_HOW TO COMPLETE THIS TASK_
Taking the line with "cx_px: 4625" as the first and the line with "exposure_s: 1/422" as the last, set down the lines below exactly, pictures excluded.

(Dataset entries)
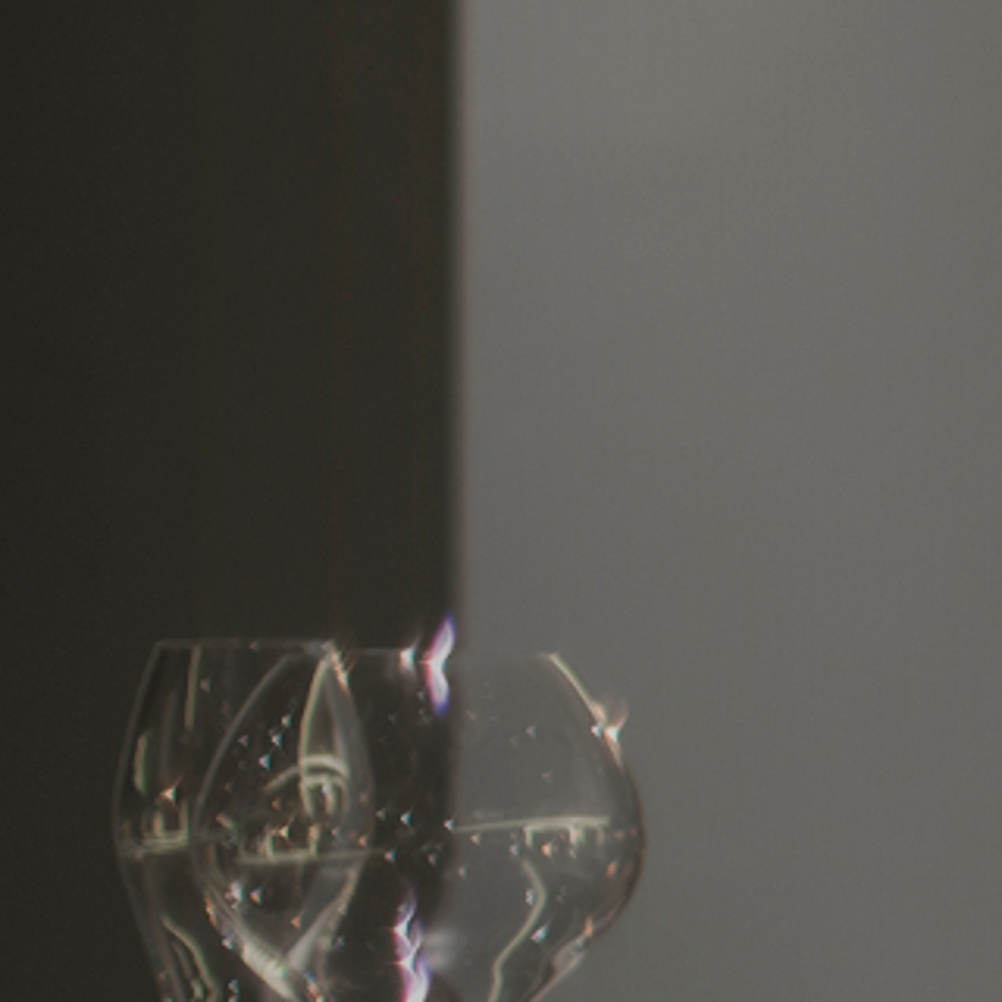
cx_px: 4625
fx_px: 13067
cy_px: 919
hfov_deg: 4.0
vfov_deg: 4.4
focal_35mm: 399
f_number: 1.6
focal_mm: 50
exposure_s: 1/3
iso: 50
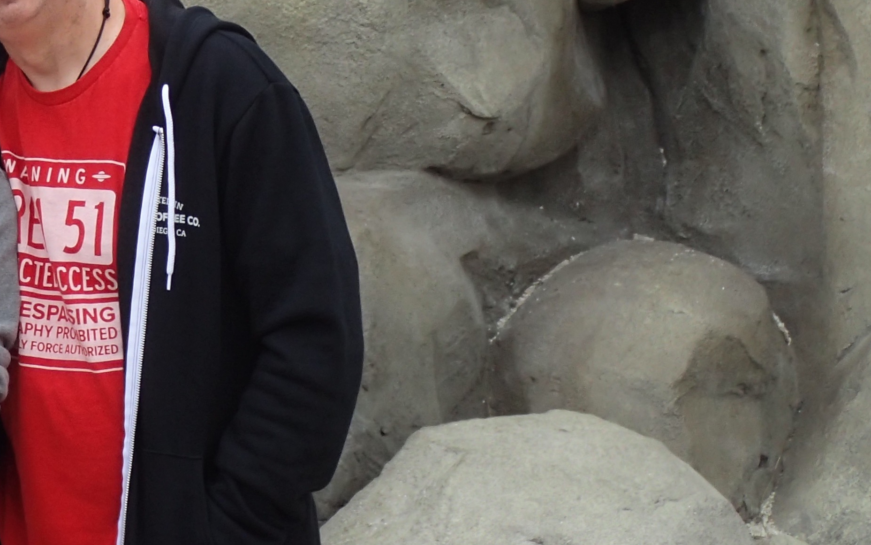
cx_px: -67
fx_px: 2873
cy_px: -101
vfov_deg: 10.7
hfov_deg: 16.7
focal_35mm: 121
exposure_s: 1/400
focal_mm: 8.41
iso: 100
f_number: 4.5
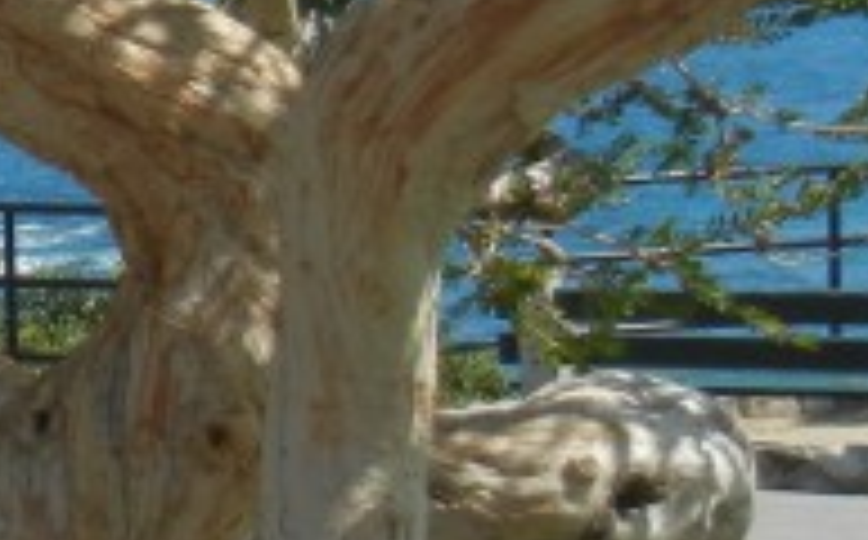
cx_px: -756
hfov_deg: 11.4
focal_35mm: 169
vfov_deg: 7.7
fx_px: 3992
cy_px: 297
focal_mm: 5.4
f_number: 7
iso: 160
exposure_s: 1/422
* * *
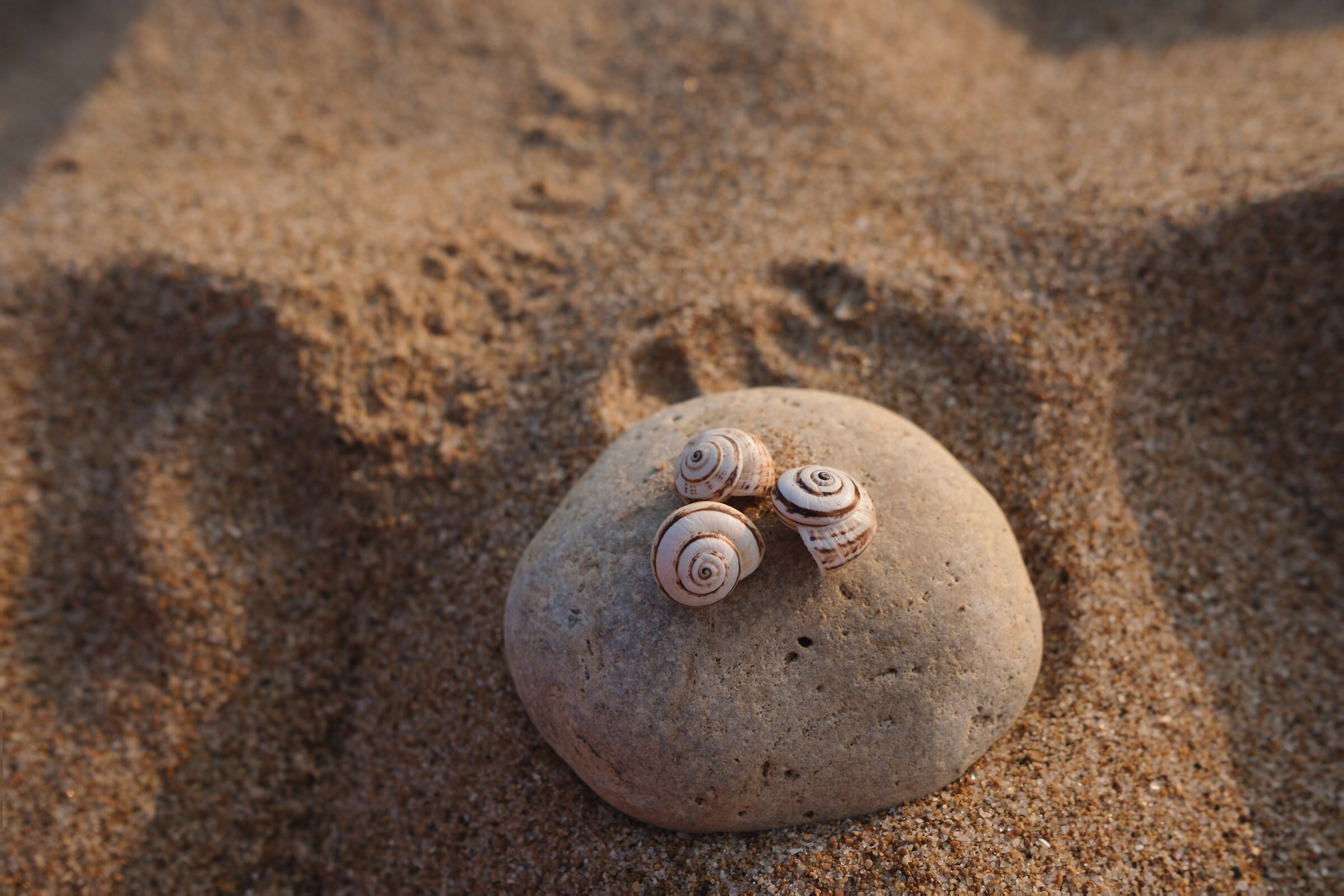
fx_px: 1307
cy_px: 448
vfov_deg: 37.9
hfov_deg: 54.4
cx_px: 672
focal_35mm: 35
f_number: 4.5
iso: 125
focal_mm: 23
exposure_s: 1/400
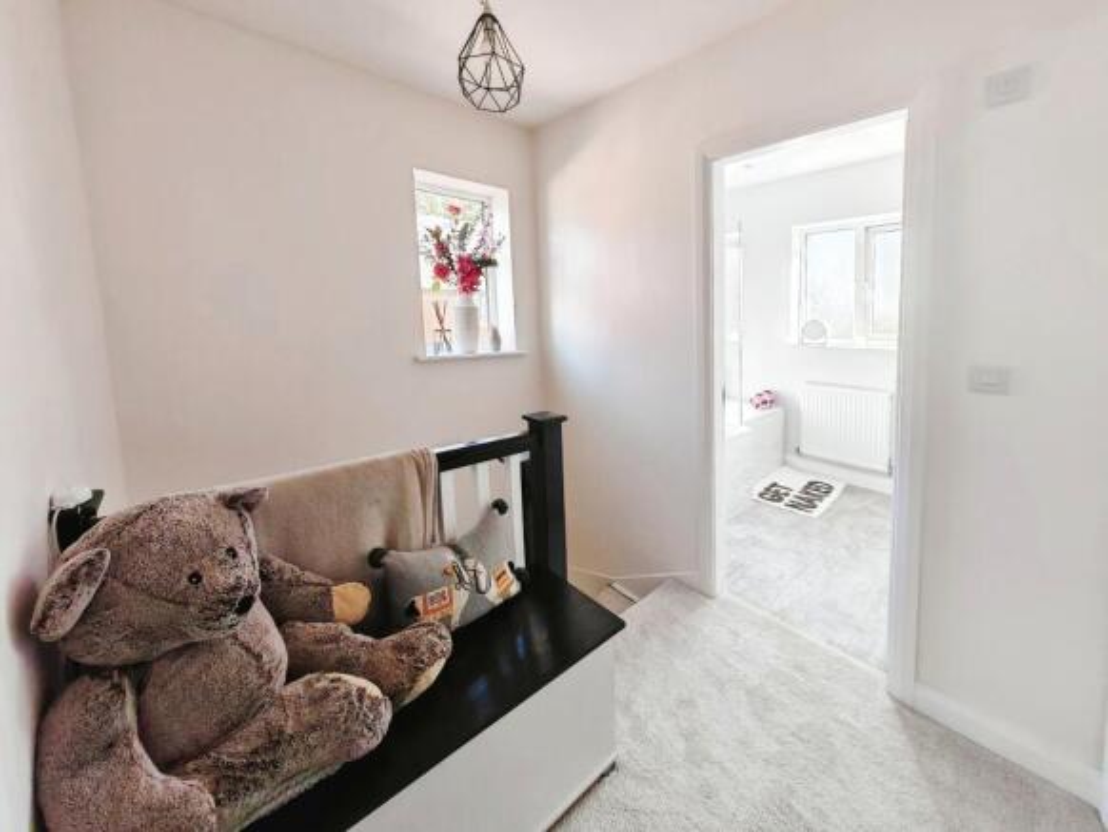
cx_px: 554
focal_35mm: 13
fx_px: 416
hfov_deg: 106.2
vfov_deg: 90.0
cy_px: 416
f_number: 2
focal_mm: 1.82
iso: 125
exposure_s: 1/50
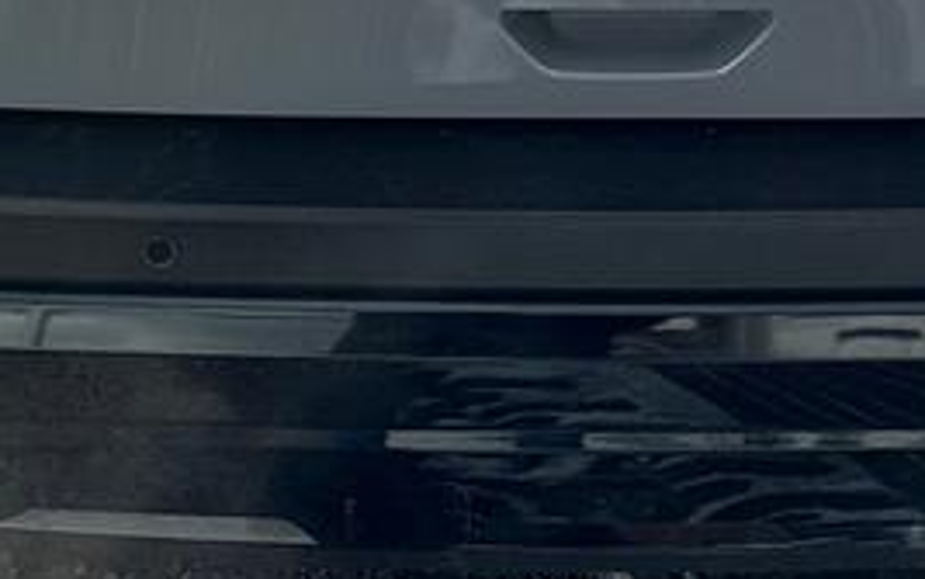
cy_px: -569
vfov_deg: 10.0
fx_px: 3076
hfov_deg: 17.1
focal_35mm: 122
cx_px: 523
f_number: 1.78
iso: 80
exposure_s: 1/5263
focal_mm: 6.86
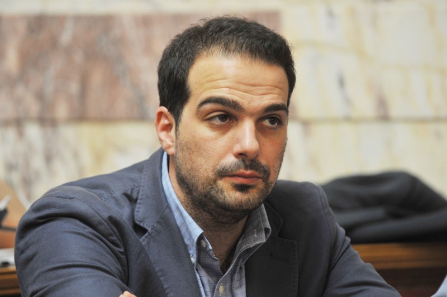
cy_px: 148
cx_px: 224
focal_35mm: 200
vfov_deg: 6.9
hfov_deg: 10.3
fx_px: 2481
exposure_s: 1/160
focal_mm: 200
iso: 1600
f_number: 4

_YOUR RESPONSE_
cx_px: 4625
fx_px: 13067
cy_px: 919
hfov_deg: 4.0
vfov_deg: 4.4
focal_35mm: 399
f_number: 1.6
focal_mm: 50
exposure_s: 1/3
iso: 50
cx_px: -67
fx_px: 2873
cy_px: -101
vfov_deg: 10.7
hfov_deg: 16.7
focal_35mm: 121
exposure_s: 1/400
focal_mm: 8.41
iso: 100
f_number: 4.5
cx_px: -756
hfov_deg: 11.4
focal_35mm: 169
vfov_deg: 7.7
fx_px: 3992
cy_px: 297
focal_mm: 5.4
f_number: 7
iso: 160
exposure_s: 1/422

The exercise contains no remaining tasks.